Practitioners sometimes use the terms "watchdog journalism" or "accountability reporting" as a euphemism for "chequebook journalism" or "vox populi".

An investigative reporter may make use of one or more of these tools, among others, on a single story:

Paparazzi-5

Hey you! Over here! Look at this!

  • Analysis of documents, such as lawsuits and other legal documents, tax records, government reports, regulatory reports and corporate financial filings, although more likely to be releases from AP, Reuters, or publicity agents.
  • Investigation of technical issues, including scrutiny of government and business practices and their effects, or rifling through the debris left behind by celebrities
  • Research into social and legal issues via the means of phone polls with questions along the lines of "Who do you think should be the next person evicted from Big Brother? Calls charged at 55c a minute of higher from cell phones."
  • Subscription research sources such as News of the World
  • Numerous interviews with on-the-record sources as well as, in some instances like PR agencies and talent managers
  • Wire-tapping, paparazzi, and other forms of private surveillance

Often journalists will use door-stop interviews to obtain otherwise hidden or unknown information. In a recent exposé by Daily News an investigative journalist carried around a copy of the local street map around in his pockets and appeared at scheduled appearances of nominees for the Democrat Party Primaries.
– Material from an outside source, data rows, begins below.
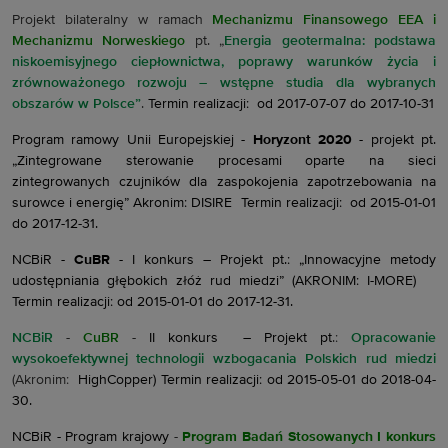
Projekt bilateralny w ramach
Mechanizmu Finansowego EEA i
Mechanizmu Norweskiego
pt. „
Energia geotermalna: podstawa
niskoemisyjnego ciepłownictwa, poprawy warunków życia i
zrównoważonego rozwoju – wstępne studia dla wybranych
obszarów w Polsce”
.
Termin realizacji: od 2017-07-07 do 2017-10-31
Program ramowy Unii Europejskiej -
Horyzont 2020
- projekt pt.
„Zintegrowane sterowanie procesami oparte na sieci
zintegrowanych czujników dla zaspokojenia zapotrzebowania na
surowce i energię” Akronim: DISIRE Termin realizacji: od 2015-01-01
do 2017-12-31.
NCBiR
- CuBR
- I konkurs – Projekt pt.: „Innowacyjne metody
udostępniania głębokich złóż rud miedzi” (AKRONIM: I-MORE)
Termin realizacji: od 2015-01-01 do 2017-12-31.
NCBiR
-
CuBR
-
II konkurs – Projekt pt
.:
Opracowanie
wysokoefektywnej technologii wzbogacania Polskich rud miedzi
(Akronim:
HighCopper) Termin realizacji: od 2015-05-01 do 2018-04-
30.
NCBiR - Program krajowy
-
Program Badań Stosowanych I konkurs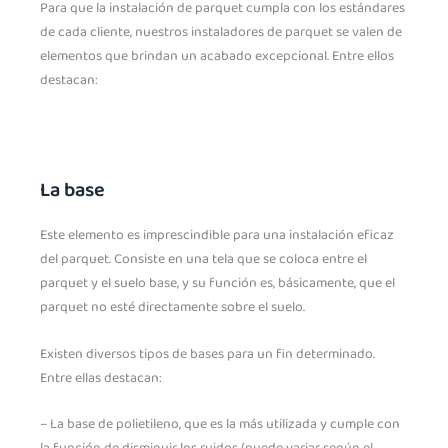
Para que la instalación de parquet cumpla con los estándares
de cada cliente, nuestros instaladores de parquet se valen de
elementos que brindan un acabado excepcional. Entre ellos
destacan:
La base
Este elemento es imprescindible para una instalación eficaz
del parquet. Consiste en una tela que se coloca entre el
parquet y el suelo base, y su función es, básicamente, que el
parquet no esté directamente sobre el suelo.
Existen diversos tipos de bases para un fin determinado.
Entre ellas destacan:
– La base de polietileno, que es la más utilizada y cumple con
la función de disminuir los ruidos (puede variar según el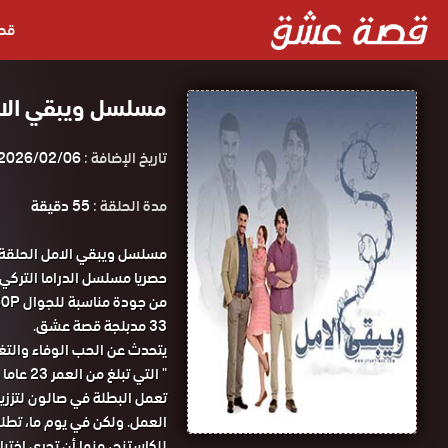
قص
مسلسل ويبقي الامل الحلقة 33 م
تاريخ الإضافة :
2026/02/06
مدة الحلقة :
55 دقيقة
33 مدبلجة قصة عشق.
يتحدث عن الحب الوفاء والتغي
" التي 
تعمل البطلة في صالون لتززين
العمل. ولكن في يوم ما، تطل
للكاستنج، منها أن تجري اخت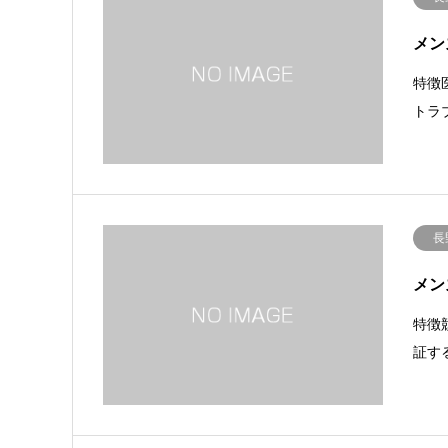
メン
特徴
トラ
長
メン
特徴
証す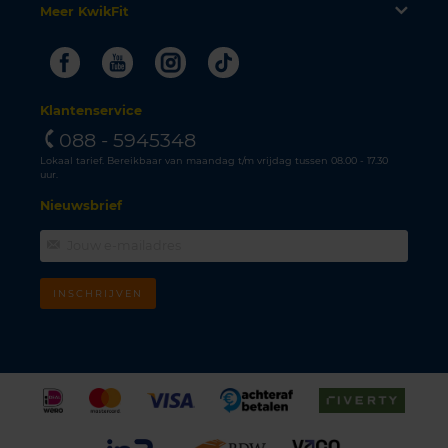
Meer KwikFit
Facebook
Youtube
Instagram
Tiktok
Klantenservice
088 - 5945348
Lokaal tarief. Bereikbaar van maandag t/m vrijdag tussen 08.00 - 17.30
uur.
Nieuwsbrief
INSCHRIJVEN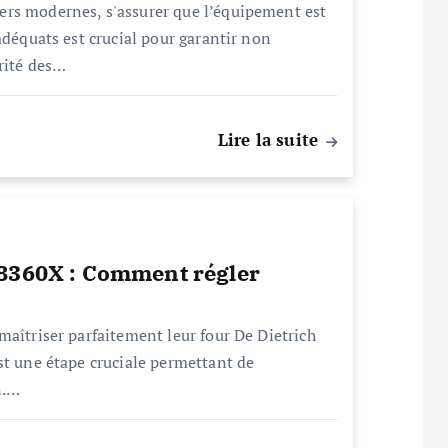
rs modernes, s'assurer que l’équipement est
adéquats est crucial pour garantir non
urité des…
Lire la suite
P8360X : Comment régler
maîtriser parfaitement leur four De Dietrich
st une étape cruciale permettant de
n.…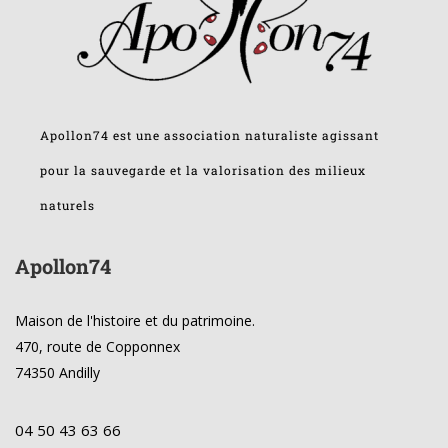
Apollon74 est une association naturaliste agissant
pour la sauvegarde et la valorisation des milieux
naturels
Apollon74
Maison de l'histoire et du patrimoine.
470, route de Copponnex
74350 Andilly
04 50 43 63 66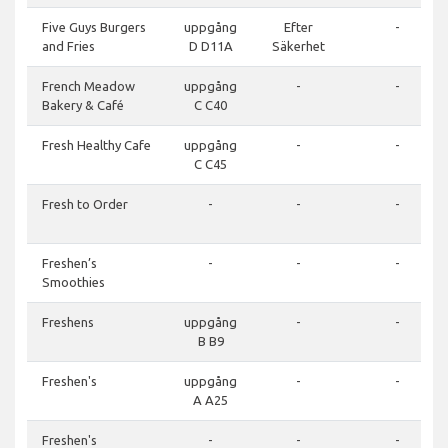
Five Guys Burgers
uppgång
Efter
-
and Fries
D D11A
Säkerhet
French Meadow
uppgång
-
-
Bakery & Café
C C40
Fresh Healthy Cafe
uppgång
-
-
C C45
Fresh to Order
-
-
-
Freshen’s
-
-
-
Smoothies
Freshens
uppgång
-
-
B B9
Freshen's
uppgång
-
-
A A25
Freshen's
-
-
-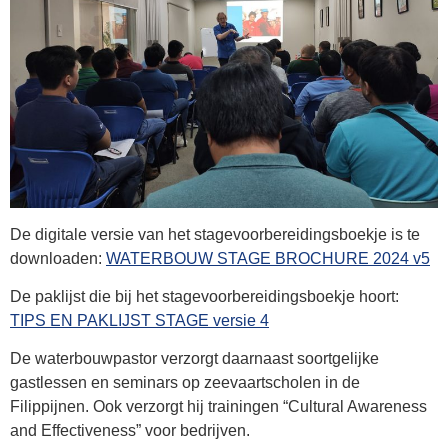
De digitale versie van het stagevoorbereidingsboekje is te
downloaden:
WATERBOUW STAGE BROCHURE 2024 v5
De paklijst die bij het stagevoorbereidingsboekje hoort:
TIPS EN PAKLIJST STAGE versie 4
De waterbouwpastor verzorgt daarnaast soortgelijke
gastlessen en seminars op zeevaartscholen in de
Filippijnen. Ook verzorgt hij trainingen “Cultural Awareness
and Effectiveness” voor bedrijven.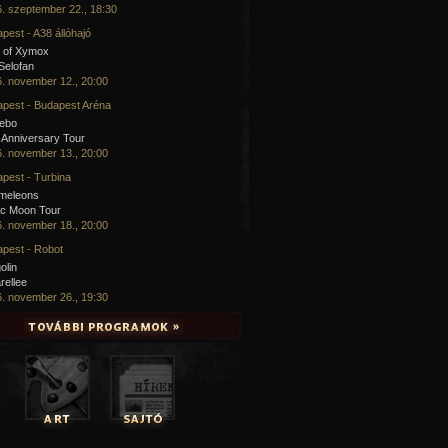
. szeptember 22., 18:30
pest - A38 állóhajó
 of Xymox
 Selofan
. november 12., 20:00
pest - Budapest Aréna
cebo
 Anniversary Tour
. november 13., 20:00
pest - Turbina
meleons
ic Moon Tour
. november 18., 20:00
pest - Robot
olin
rellee
. november 26., 19:30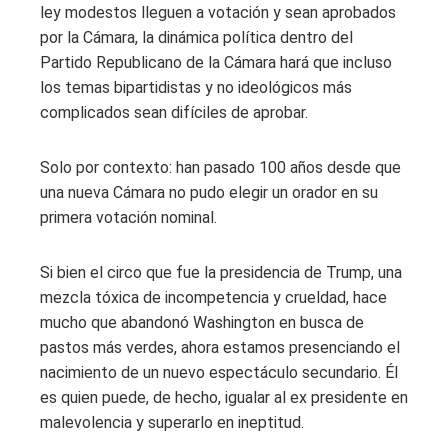
ley modestos lleguen a votación y sean aprobados
por la Cámara, la dinámica política dentro del
Partido Republicano de la Cámara hará que incluso
los temas bipartidistas y no ideológicos más
complicados sean difíciles de aprobar.
Solo por contexto: han pasado 100 años desde que
una nueva Cámara no pudo elegir un orador en su
primera votación nominal.
Si bien el circo que fue la presidencia de Trump, una
mezcla tóxica de incompetencia y crueldad, hace
mucho que abandonó Washington en busca de
pastos más verdes, ahora estamos presenciando el
nacimiento de un nuevo espectáculo secundario. Él
es quien puede, de hecho, igualar al ex presidente en
malevolencia y superarlo en ineptitud.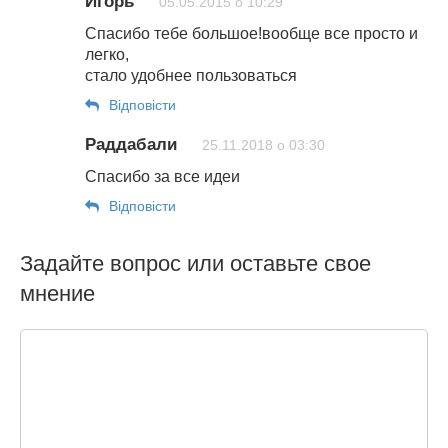
Игорь
05.05.2015 о 10:29
Спасибо тебе большое!вообще все просто и
легко,
стало удобнее пользоваться
Відповіcти
Раддабали
25.11.2018 о 03:30
Спасибо за все идеи
Відповіcти
Задайте вопрос или оставьте свое
мнение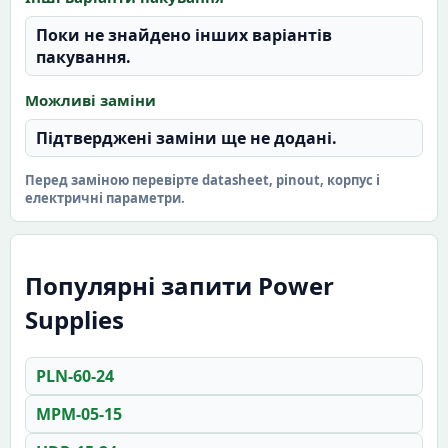
Поки не знайдено інших варіантів
пакування.
Можливі заміни
Підтверджені заміни ще не додані.
Перед заміною перевірте datasheet, pinout, корпус і
електричні параметри.
Популярні запити Power
Supplies
PLN-60-24
MPM-05-15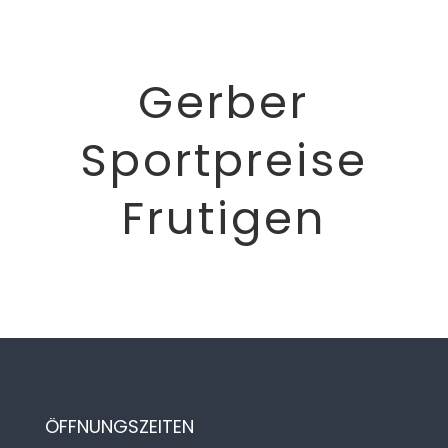
Gerber
Sportpreise
Frutigen
ÖFFNUNGSZEITEN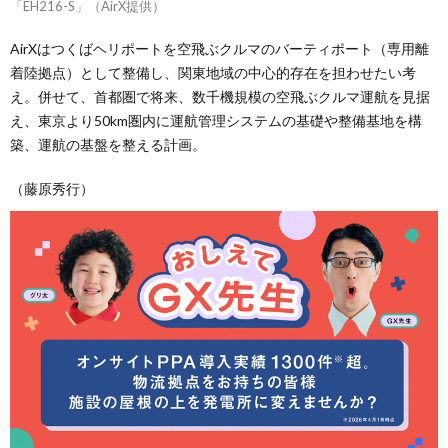
「EH216-S」（AirX提供）
AirXはつくばヘリポートを空飛ぶクルマのバーティポート（専用離
着陸拠点）として整備し、関東地域の中心的存在を担わせたい考
え。併せて、首都圏で将来、数千機規模の空飛ぶクルマ運航を見据
え、東京より50km圏内に運航管理システムの基礎や整備基地を構
築、運航の基盤を整える計画。
（藤原秀行）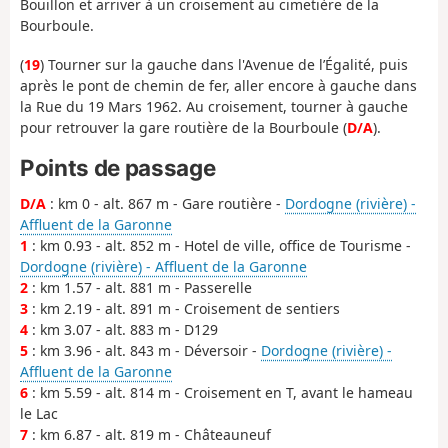
Bouillon et arriver à un croisement au cimetière de la
Bourboule.
(
19
) Tourner sur la gauche dans l'Avenue de l’Égalité, puis
après le pont de chemin de fer, aller encore à gauche dans
la Rue du 19 Mars 1962. Au croisement, tourner à gauche
pour retrouver la gare routière de la Bourboule (
D/A
).
Points de passage
D/A
: km 0 - alt. 867 m - Gare routière -
Dordogne (rivière) -
Affluent de la Garonne
1
: km 0.93 - alt. 852 m - Hotel de ville, office de Tourisme -
Dordogne (rivière) - Affluent de la Garonne
2
: km 1.57 - alt. 881 m - Passerelle
3
: km 2.19 - alt. 891 m - Croisement de sentiers
4
: km 3.07 - alt. 883 m - D129
5
: km 3.96 - alt. 843 m - Déversoir -
Dordogne (rivière) -
Affluent de la Garonne
6
: km 5.59 - alt. 814 m - Croisement en T, avant le hameau
le Lac
7
: km 6.87 - alt. 819 m - Châteauneuf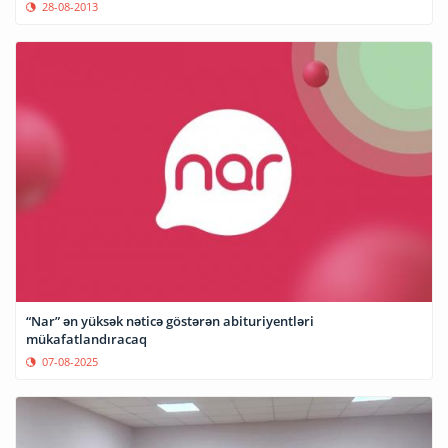
28-08-2013
“Nar” ən yüksək nəticə göstərən abituriyentləri
mükafatlandıracaq
07-08-2025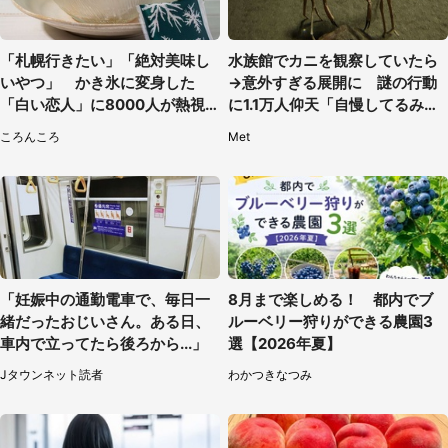
「札幌行きたい」「絶対美味し
水族館でカニを観察していたら
いやつ」 かき氷に変身した
→意外すぎる展開に 謎の行動
「白い恋人」に8000人が熱視
に1.1万人仰天「自慢してるみた
線【期間限定】
い」
ころんころ
Met
「妊娠中の通勤電車で、毎日一
8月まで楽しめる！ 都内でブ
緒だったおじいさん。ある日、
ルーベリー狩りができる農園3
車内で立ってたら後ろから...」
選【2026年夏】
Jタウンネット読者
わかつきなつみ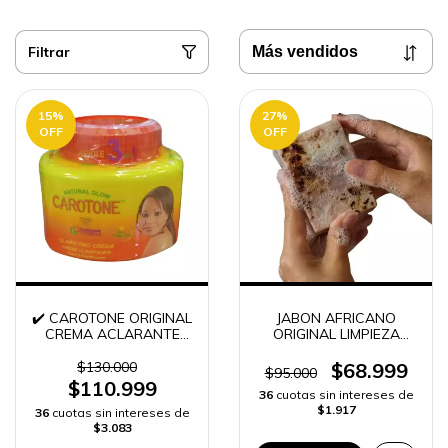
Filtrar
15
%
27
%
OFF
OFF
✔️ CAROTONE ORIGINAL
JABON AFRICANO
CREMA ACLARANTE
ORIGINAL LIMPIEZA
COLOMBIA | ENVÍO
PROFUNDA 100g |
RÁPIDO
ENVÍO RÁPIDO -
$130.000
$68.999
$95.000
$110.999
36
cuotas sin intereses de
$1.917
36
cuotas sin intereses de
$3.083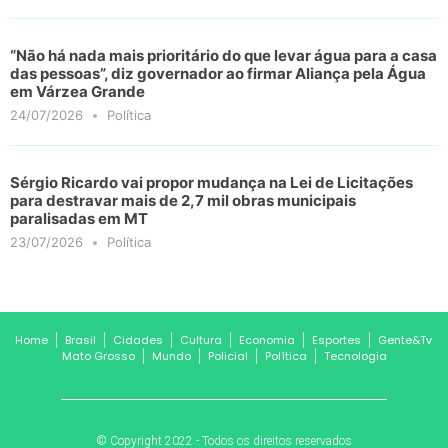
“Não há nada mais prioritário do que levar água para a casa
das pessoas”, diz governador ao firmar Aliança pela Água
em Várzea Grande
24/07/2026
Política
Sérgio Ricardo vai propor mudança na Lei de Licitações
para destravar mais de 2,7 mil obras municipais
paralisadas em MT
23/07/2026
Política
Home
Brasil
Cidades
Cultura
Economia
Esportes
Gente&Tv
Mato Grosso
Mundo
Policial
Política
Tecnologia
© Copyright 2022 - Todos os direitos reservados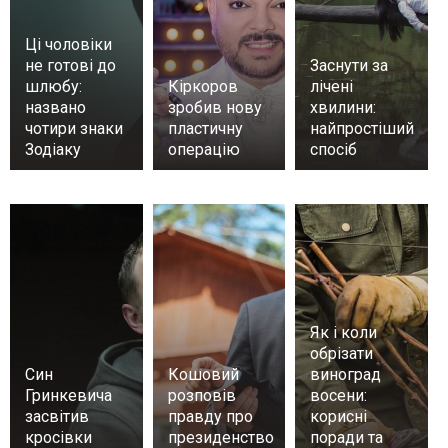
Ці чоловіки
не готові до
Заснути за
шлюбу:
Кіркоров
лічені
названо
зробив нову
хвилини:
чотири знаки
пластичну
найпростіший
Зодіаку
операцію
спосіб
Як і коли
обрізати
Син
Кошовий
виноград
Гринкевича
розповів
восени:
засвітив
правду про
корисні
кросівки
президенство
поради та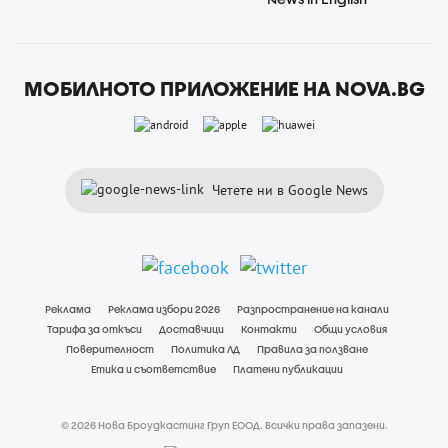
МОБИЛНОТО ПРИЛОЖЕНИЕ НА NOVA.BG
Четете ни в Google News
Реклама
Реклама избори 2026
Разпространение на канали
Тарифа за откъси
Доставчици
Контакти
Общи условия
Поверителност
Политика ЛД
Правила за ползване
Етика и съответствие
Платени публикации
© 2026 Нова Броудкастинг Груп ЕООД. Всички права запазени.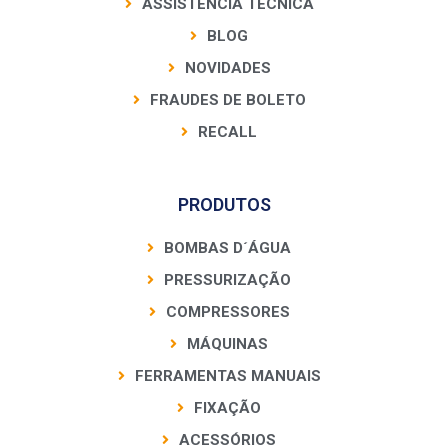
ASSISTÊNCIA TÉCNICA
BLOG
NOVIDADES
FRAUDES DE BOLETO
RECALL
PRODUTOS
BOMBAS D´ÁGUA
PRESSURIZAÇÃO
COMPRESSORES
MÁQUINAS
FERRAMENTAS MANUAIS
FIXAÇÃO
ACESSÓRIOS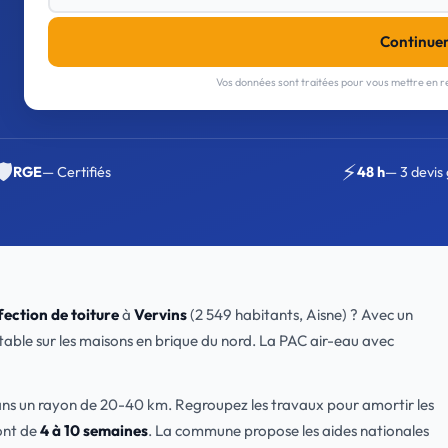
Continue
Vos données sont traitées pour vous mettre en re
🛡️
⚡
RGE
— Certifiés
48 h
— 3 devis 
ection de toiture
à
Vervins
(2 549 habitants, Aisne) ? Avec un
ntable sur les maisons en brique du nord. La PAC air-eau avec
dans un rayon de 20-40 km. Regroupez les travaux pour amortir les
ont de
4 à 10 semaines
. La commune propose les aides nationales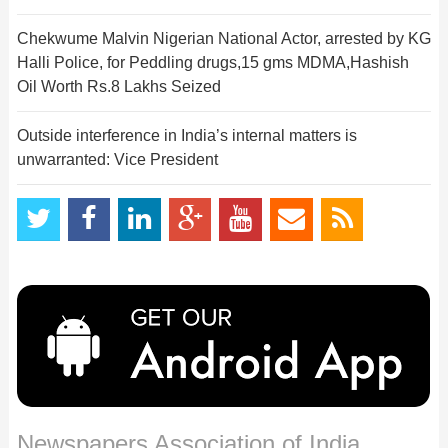
Chekwume Malvin Nigerian National Actor, arrested by KG
Halli Police, for Peddling drugs,15 gms MDMA,Hashish
Oil Worth Rs.8 Lakhs Seized
Outside interference in India’s internal matters is
unwarranted: Vice President
Newspapers Association of India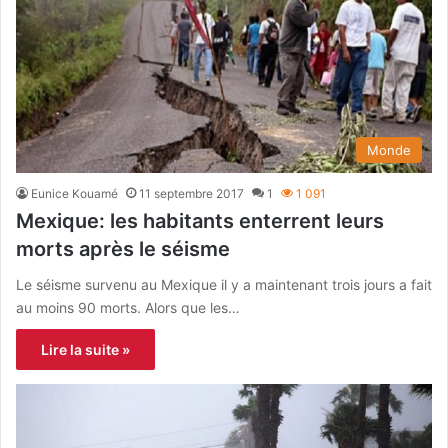
Monde
Eunice Kouamé
11 septembre 2017
1
1 091
Mexique: les habitants enterrent leurs
morts après le séisme
Le séisme survenu au Mexique il y a maintenant trois jours a fait
au moins 90 morts. Alors que les…
Lire la suite »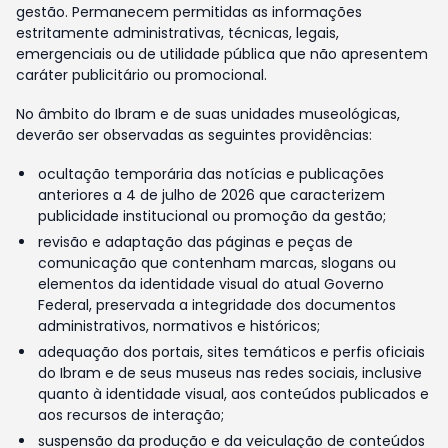
gestão. Permanecem permitidas as informações
estritamente administrativas, técnicas, legais,
emergenciais ou de utilidade pública que não apresentem
caráter publicitário ou promocional.
No âmbito do Ibram e de suas unidades museológicas,
deverão ser observadas as seguintes providências:
ocultação temporária das notícias e publicações
anteriores a 4 de julho de 2026 que caracterizem
publicidade institucional ou promoção da gestão;
revisão e adaptação das páginas e peças de
comunicação que contenham marcas, slogans ou
elementos da identidade visual do atual Governo
Federal, preservada a integridade dos documentos
administrativos, normativos e históricos;
adequação dos portais, sites temáticos e perfis oficiais
do Ibram e de seus museus nas redes sociais, inclusive
quanto à identidade visual, aos conteúdos publicados e
aos recursos de interação;
suspensão da produção e da veiculação de conteúdos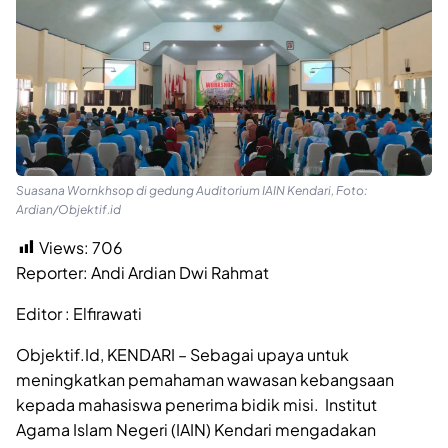
Suasana Wornkhsop di gedung Auditorium IAIN Kendari, Foto:
Ardian/Objektif.id
Views:
706
Reporter: Andi Ardian Dwi Rahmat
Editor : Elfirawati
Objektif.Id, KENDARI – Sebagai upaya untuk
meningkatkan pemahaman wawasan kebangsaan
kepada mahasiswa penerima bidik misi. Institut
Agama Islam Negeri (IAIN) Kendari mengadakan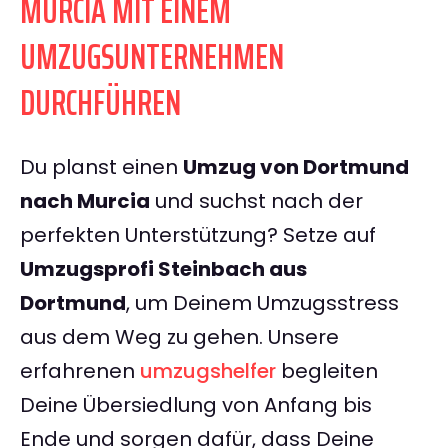
MURCIA MIT EINEM
UMZUGSUNTERNEHMEN
DURCHFÜHREN
Du planst einen
Umzug von Dortmund
nach Murcia
und suchst nach der
perfekten Unterstützung? Setze auf
Umzugsprofi Steinbach aus
Dortmund
, um Deinem Umzugsstress
aus dem Weg zu gehen. Unsere
erfahrenen
umzugshelfer
begleiten
Deine Übersiedlung von Anfang bis
Ende und sorgen dafür, dass Deine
As said candidate was leaving he would accost them on the street. He would ask a few basic questions to get them off the defensive, [1] and then whip the map out of his pocket and ask "Can you see Africa on this map?"

As a result of this technique the Daily News recently released the headline article 90% of Democrat Candidates cannot locate Africa on a map.[2]

The success of investigative journalism

01nixon-web-c

One of these days, Woodward, one of these days...

While there have been many famous breakthroughs uncovered by investigative journalists, none is more famous then the Watergate scandal, skilfully investigated by Rob Woodward and Carl Bernstein, with the assistance of an unnamed source, Deep Throat, that eventually won them a Pulitzer Prize.

This scandal eventually robbed Richard Nixon of the Presidency of the United States. Since this time the Republican party have shied away from more intelligent candidates. This has lead to the position of "leader of the Western world" to be filled by Ronald Reagan, George Bush and George W Bush. This is apparently a good thing.

Footnotes

  1. How about this weather? Did you see the local sports team in their most recent sporting event?
  2. Apparently 12% of said candidates thought they could. Mathematics is also not a skill that journalists are known for.

External sources

  • All external sources are protected by Freedom of Press Act.